Monday, April 04, 2005

Electronic Tags For Eggs, Sperm and Embryos!!

(Via Newscientist)Cases of wrong mix and match in IVF treatment have happened in the world in the past. Excerpts from an interesting article:
So white couples have black children , vice versa etc.The UK’s regulatory body, the Human Fertilisation and Embryology Authority (HFEA) is considering labelling all embryos, eggs and sperm with barcodes or electronic ID tags.The idea is that an alarm will sound if the wrong eggs and sperm are brought close to one another, for instance, or if a doctor attempts to collect the wrong embryo to implant into a mother-to-be. An independent report commissioned by the UK’s chief medical officer suggested clinics use a system of double-witnessing, which requires an embryologist to ask a colleague to witness and document every procedure in which an error could occur. But with 25 such procedures required for each round of IVF, the system is laborious. And it still leaves room for human error.

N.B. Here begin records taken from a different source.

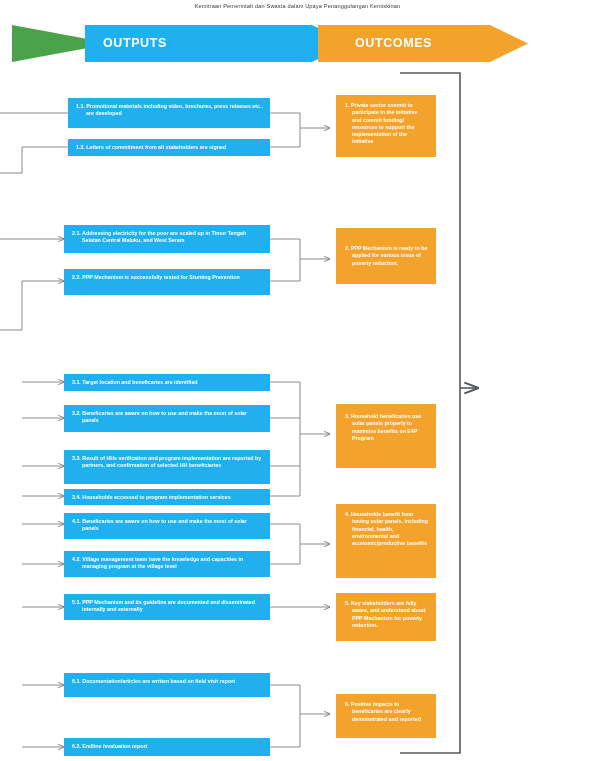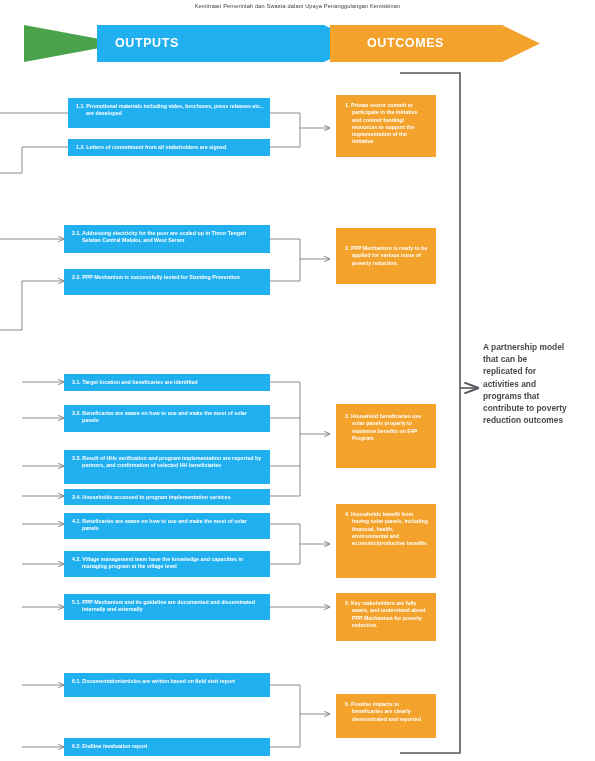--- a/index.html
+++ b/index.html
@@ -22,7 +22,7 @@
   }
 
   
-  .banner { position: absolute; top: 25px; left: 12px; width: 475px; height: 37px; padding-left: 12px; }
+  .banner { position: absolute; top: 25px; left: 0; width: 475px; height: 37px; padding-left: 12px; }
   .band-label {
     position: absolute;
     color: #ffffff;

Barcoding has been used for more than a decade in the UK’s blood transfusion service, where it has slashed the error rate. Digital cameras built into the IVF clinic’s benches read the barcodes off the bottom of labelled dishes containing eggs. A computer then reads the codes, and sounds an alarm if they do not match with the patient. The electronic tags, known as RFID tags, work in a similar way. They can be placed on the bottom of a dish containing an embryo, and are activated by radio waves which transmit across a clinic’s designated work areas. When activated, RFID tags respond by transmitting a unique ID code. "If the samples don’t match [the patient], or you bring together two things that shouldn’t be in the same work area, the alarms will sound," Troup says.RFID tags are said to be safe for in vitro procedures. The tags only transmit when activated by an external signal. And they work at the low frequency of 13.5 megahertz compared with 900 to 1900 megahertz used by cellphones.